Source text
# # #

R/augment.R

Defines functions augment.ssn_glm augment.ssn_lm

Documented in augment.ssn_glm augment.ssn_lm

#' Augment data with information from fitted model objects
#'
#' @description Augment accepts a fitted model object and a data set and adds
#'   information about each observation in the data set. New columns always
#'   begin with a \code{.} prefix to avoid overwriting columns in the original
#'   data set.
#'
#'   Augment behaves differently depending on whether the original data or new data
#'   requires augmenting. Typically, when augmenting the original data, only the fitted
#'   model object is specified, and when augmenting new data, the fitted model object
#'   and \code{newdata} are specified. When augmenting the original data, diagnostic
#'   statistics are augmented to each row in the data set. When augmenting new data,
#'   predictions and optional intervals (confidence or prediction) or standard errors are augmented to each
#'   row in the new data set.
#'
#' @param x A fitted model object from [ssn_lm()] or [ssn_glm()].

# # #

Given material
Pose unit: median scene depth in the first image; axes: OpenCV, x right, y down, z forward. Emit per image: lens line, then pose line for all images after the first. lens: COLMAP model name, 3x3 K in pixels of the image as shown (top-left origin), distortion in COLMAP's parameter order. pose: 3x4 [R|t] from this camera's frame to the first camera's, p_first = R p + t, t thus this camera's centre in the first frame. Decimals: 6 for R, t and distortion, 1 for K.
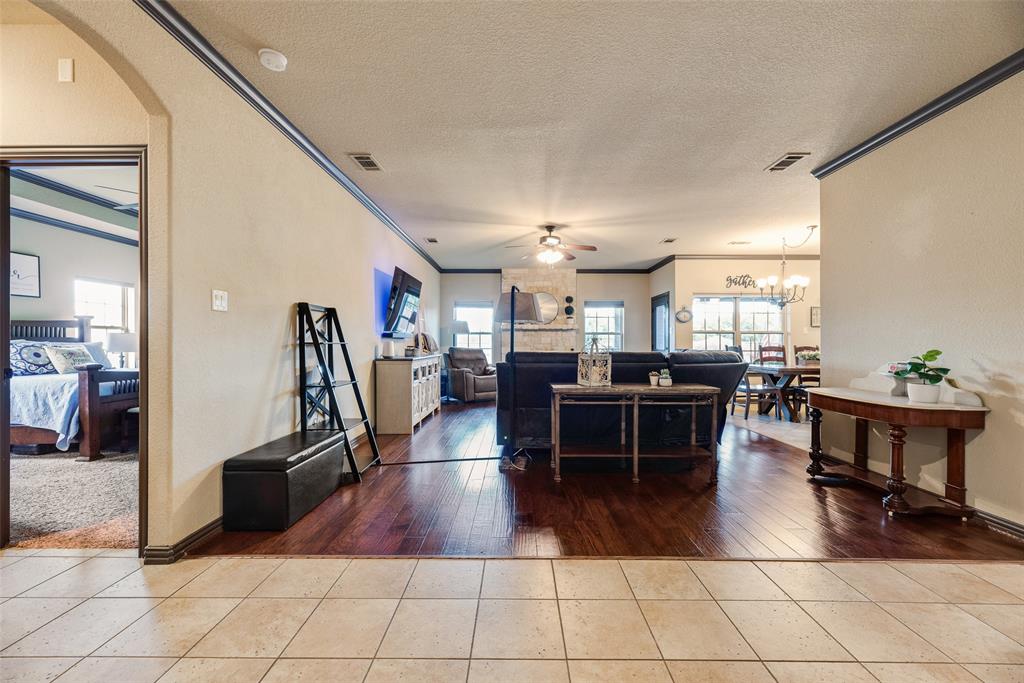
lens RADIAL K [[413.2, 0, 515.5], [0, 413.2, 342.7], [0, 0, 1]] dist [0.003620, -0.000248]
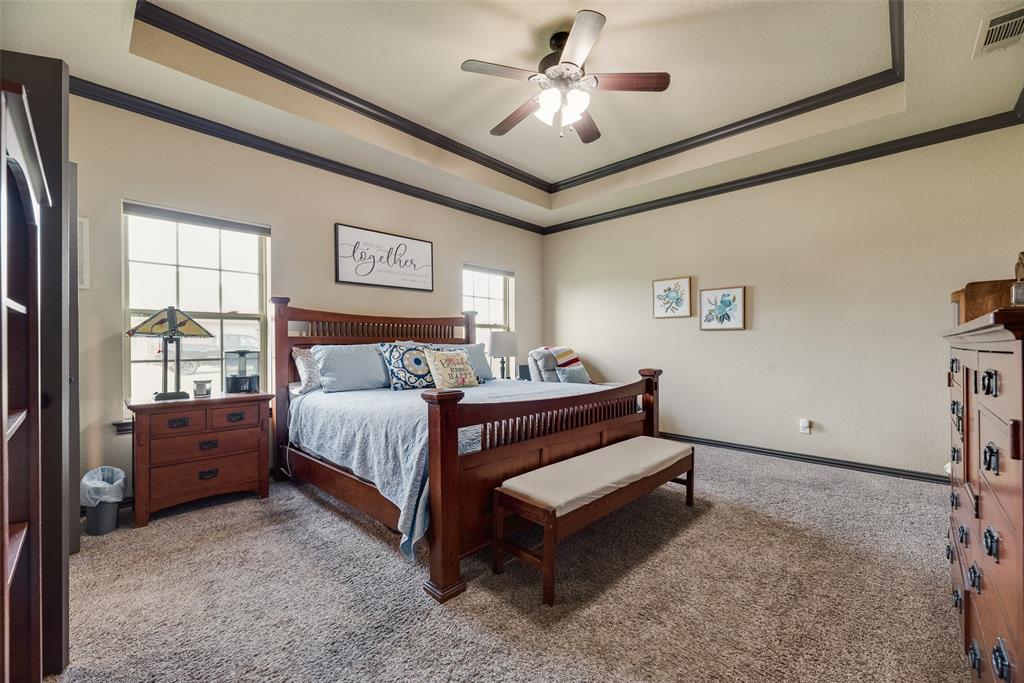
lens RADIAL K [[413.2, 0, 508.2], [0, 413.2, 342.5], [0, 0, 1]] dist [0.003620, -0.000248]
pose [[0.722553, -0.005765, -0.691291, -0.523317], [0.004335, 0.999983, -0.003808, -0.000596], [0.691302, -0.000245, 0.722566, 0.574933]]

# # #

Work item
Transcribe the text of the R augment documentation between "#' Augment data" and "new data set.", inclusive.

Written solution
#' Augment data with information from fitted model objects
#'
#' @description Augment accepts a fitted model object and a data set and adds
#'   information about each observation in the data set. New columns always
#'   begin with a \code{.} prefix to avoid overwriting columns in the original
#'   data set.
#'
#'   Augment behaves differently depending on whether the original data or new data
#'   requires augmenting. Typically, when augmenting the original data, only the fitted
#'   model object is specified, and when augmenting new data, the fitted model object
#'   and \code{newdata} are specified. When augmenting the original data, diagnostic
#'   statistics are augmented to each row in the data set. When augmenting new data,
#'   predictions and optional intervals (confidence or prediction) or standard errors are augmented to each
#'   row in the new data set.